Review: The Parting Glass. Brideshead Reenacted

ID: Margo Anderson. Credit: Lila Patterson.
Never let a spectacularly rich person invite you to a dinner party, especially if you’re as food-motivated as I am—you’re liable to get a dead body laid out on the table before you ever have a chance at a proper meal. This isn’t a spoiler; writer-director Eilidh Read’s new show opens with a funeral, rewinds to an aftermath, then drops us off at the very beginning, where a pair of young sisters are about to be sucked into the intrigues and melodramas of the manor house next door. The older sister, Caroline (Kiera Joyce), narrates what looks like a whodunit but is actually a memory piece: everyone else is trapped in one of her obsessive retellings. In a green velvet suit, making writerly observations about the “iciness” of one character, how another character “outnumbers” her, she seems older than seventeen, like she has aged out of the story that she won’t stop remembering. Kiera plays Caroline as a rueful, distant narrator who can’t help but show her hand, slipping back into the story, shouting or choking up. And when the play flashes back, she’s a child again, rolling her hands nervously in her lap.

ID: Kiera Joyce. Credit: Lila Patterson.
Her sister Vivien (Margo Anderson) is an eternal child, swallowed by a dress whose waist hangs at about knee-height, always clutching at its huge bow. One day I will see Margo in a play where she is not the sacrificial lamb, too good to ever grow up, but I understand why it keeps happening to her—she’s so good at it. Everyone else is in their grownup party clothes, their past selves constantly forecasting their fateful party selves. Lila Patterson’s costumes and Emily Shoker’s hair and makeup choices are great at revealing character before a single word is spoken. And one good thing about watching rich people fuck up, they always have the nicest things on when they do it.

ID: the entire cast, and the table. Credit: Lila Patterson.
Anoushka Paymaster Thatcher’s set is also consistent through the years, with the table as a centrepiece and inventively used, its surface a hiding spot, a rooftop bar, a coffin.

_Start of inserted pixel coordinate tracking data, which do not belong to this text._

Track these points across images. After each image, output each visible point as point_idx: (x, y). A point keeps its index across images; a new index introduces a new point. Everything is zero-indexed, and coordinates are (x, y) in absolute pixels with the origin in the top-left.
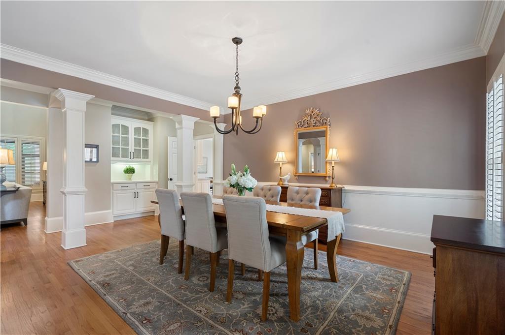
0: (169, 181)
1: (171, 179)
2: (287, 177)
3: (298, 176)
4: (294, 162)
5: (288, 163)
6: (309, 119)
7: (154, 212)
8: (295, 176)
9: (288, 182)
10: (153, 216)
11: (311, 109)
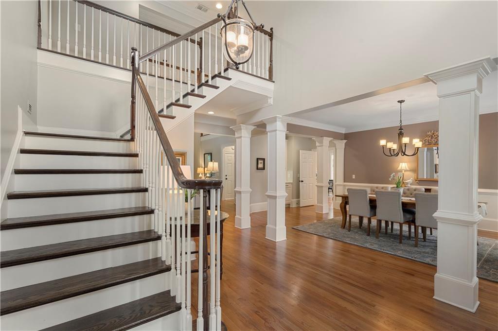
0: (300, 183)
1: (302, 181)
2: (410, 181)
3: (419, 180)
4: (415, 170)
5: (410, 171)
6: (430, 139)
7: (289, 204)
8: (416, 180)
9: (411, 184)
10: (289, 207)
11: (432, 132)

One consequence of this and the actors never changing costume, though, is that the timeline sometimes got iffy for me. It’s the lighting, by Willa Meloth and Annalise Roberts, that more accurately conveys the Technicolor quality of memory: blue nights, red fights, and characters spotlit and frozen for Caroline to dissect.

ID: Libby Mullen. Credit: Lila Patterson.
Caroline’s descriptions can lock the characters into types, like butterflies in glass jars (this is a reference to the play, only real play attenders will get it). But sometimes they break free, and the strongest storytelling choices here are sonic and visual. Early in the play, a baby’s crying is heard offstage, and Octavia (the imperious, then vulnerable Libby Mullen) simply exits the room. No remark when she comes back in about settling the baby or whatever, and I swear to God I almost started throwing roses, because I knew then I was watching a play that trusts its audience. (In the conversation that does follow, Jacob Coutts, as Octavia’s husband Michael, supplies the only real satire of the obscenely wealthy here with his offended “Oh!”—I walk around St Andrews, I see many Michaels in the making, I try not to laugh at them, c’est la vie.) Anyway, visual storytelling: Elliott Reed plays both Octavia’s one-that-got-away and her twin brother Edison’s (Buster Van Der Geest) forbidden lover, like a symbol of true love banned by their social situations. In a moment of emotional extremity, a sobbing Caroline portrays Octavia, and Octavia stands in for her domineering father—a cool moment, a moving moment, though one which raises themes that I wish had been explored more, like Caroline’s agency as a storyteller.

ID: Donna-Marie French and Kiera Joyce. Credit: Lila Patterson.
This is because the main theme set up by the formal structure of the play, the unchanging set and costumes, the dilemmas of the characters, is inevitability versus agency. A jarred butterfly will die, a jarred memory has an inevitable outcome, but jars can be opened (with extreme difficulty and hand destruction, if you’re me), and life can still fly out. Before the interval, I wrote “DOOMED YAOI + DOOMED YURI” in my notebook, pleased to be watching my queerest play of the season, even if the queer relationships seemed fated to flop. But, if this small spoiler is permissible, neither does. Because the characters make difficult choices, a happier ending looks within reach.

Tickets are still available for tonight, either online or at the door, so it should be an easy choice to get one for The Parting Glass. If you go, do dress up too—I took “formal wear” very seriously and felt a little overdressed compared to everyone else. Then, afterwards, I ran into like eight people in Market Street and chatted to them for almost two hours, and then I was going to have to walk back to Fife Park in my horrible heels but a bus appeared that said “Lest We Forget” instead of any number and the driver asked where I was going and I got a bespoke ride home in the tall empty bus. Buy one surreal and serendipitous night, get one free.